Никешка набил трубку махоркой и закурив сплюнул в костер.
— Помню началась это Октябрьская революция. Батрачил я в ту пору в селе Суходолы. Богатое было село. Кулаков, что собак нерезанных. Ну, конечно началась революция. А тут именье под боком… Сам граф как понюхал, чем пахнет — так в тот же вечер в одном бельишке смылся из именья. А его имущество безусловно делить начали. Все поделили. Остался бык племенной. Никак поделить невозможно. Что делать? А про артели или колхозы в те поры еще и слуху не было. Так что б вы думали? Настояло кулачье, чтобы утопить быка. Пущай, грят, никому не достанется… Вот ведь какое отродье жадное!.. Ну, а тут вскоре из города комиссия приехала колхоз открывать. Скот племенной у кулаков поотбирали, да передали бедноте да батракам.

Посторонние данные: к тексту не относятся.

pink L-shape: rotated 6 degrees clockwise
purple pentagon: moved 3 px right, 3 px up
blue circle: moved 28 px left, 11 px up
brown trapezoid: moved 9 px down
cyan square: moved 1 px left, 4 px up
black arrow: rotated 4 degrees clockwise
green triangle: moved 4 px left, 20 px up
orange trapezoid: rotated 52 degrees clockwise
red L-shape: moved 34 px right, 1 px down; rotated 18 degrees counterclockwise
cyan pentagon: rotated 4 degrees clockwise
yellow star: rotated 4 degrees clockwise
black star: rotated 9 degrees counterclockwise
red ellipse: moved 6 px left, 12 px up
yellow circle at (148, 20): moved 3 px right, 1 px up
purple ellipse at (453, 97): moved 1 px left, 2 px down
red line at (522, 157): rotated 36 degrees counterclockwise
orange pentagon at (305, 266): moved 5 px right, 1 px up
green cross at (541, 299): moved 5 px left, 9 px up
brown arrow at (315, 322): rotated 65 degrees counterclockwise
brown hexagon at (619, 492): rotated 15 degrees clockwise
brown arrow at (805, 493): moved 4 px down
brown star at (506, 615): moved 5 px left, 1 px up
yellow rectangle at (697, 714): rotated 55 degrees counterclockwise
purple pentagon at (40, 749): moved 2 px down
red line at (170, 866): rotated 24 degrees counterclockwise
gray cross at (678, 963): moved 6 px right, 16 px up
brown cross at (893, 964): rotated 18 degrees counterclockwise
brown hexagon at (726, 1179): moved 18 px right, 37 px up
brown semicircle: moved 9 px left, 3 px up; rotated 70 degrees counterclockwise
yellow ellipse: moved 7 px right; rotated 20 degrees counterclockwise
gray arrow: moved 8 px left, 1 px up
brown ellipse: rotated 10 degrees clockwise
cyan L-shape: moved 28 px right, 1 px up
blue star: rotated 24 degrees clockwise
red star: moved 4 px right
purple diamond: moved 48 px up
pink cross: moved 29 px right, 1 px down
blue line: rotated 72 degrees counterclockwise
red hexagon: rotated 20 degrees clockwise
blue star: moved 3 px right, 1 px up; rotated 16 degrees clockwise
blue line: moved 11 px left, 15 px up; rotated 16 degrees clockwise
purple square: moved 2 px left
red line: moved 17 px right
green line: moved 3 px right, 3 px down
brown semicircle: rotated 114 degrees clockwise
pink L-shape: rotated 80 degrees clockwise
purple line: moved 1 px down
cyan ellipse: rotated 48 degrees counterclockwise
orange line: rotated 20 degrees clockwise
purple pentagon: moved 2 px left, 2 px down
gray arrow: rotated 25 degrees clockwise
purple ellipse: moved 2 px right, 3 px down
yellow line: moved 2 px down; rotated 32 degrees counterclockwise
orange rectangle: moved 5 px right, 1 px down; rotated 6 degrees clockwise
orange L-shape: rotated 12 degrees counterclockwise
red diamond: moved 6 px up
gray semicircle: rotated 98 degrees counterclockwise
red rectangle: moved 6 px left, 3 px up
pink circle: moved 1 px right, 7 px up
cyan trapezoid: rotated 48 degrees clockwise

— Стало-быть ты уже был в колхозе?
— То-то, что дурак был. Хотел значится вступить, а хозяин мой пугать начал. То да се. Одним словом — отговорил меня. Ничего, грит, все равно не выйдет. Лодыри, грит, собрались.
— А вышло?
— Спервоначалу будто и пошло у них все, как по маслу. А после началось. То хлеб вытопчет скот, то пожар случится, а то еще скот весь подох от какой-то причины. Кто проделывал — неизвестно, а только вскоре колхоз распался. Самые лучшие наделы и выпас к кулакам перешли, а тут и постройки заодно растащили. Вот какие дела были.
— Что ж, — сказал Федоров, — с кулаками не миновать и нам воевать. Сейчас, как на пустую затею смотрят, а расправим крылья — повоевать придется.
— Бесприменно схлеснемся с этими гадами! — произнес Юся Каменный. — А федоровскому дому в первую очередь гореть… Послушал бы, как они тебя костят…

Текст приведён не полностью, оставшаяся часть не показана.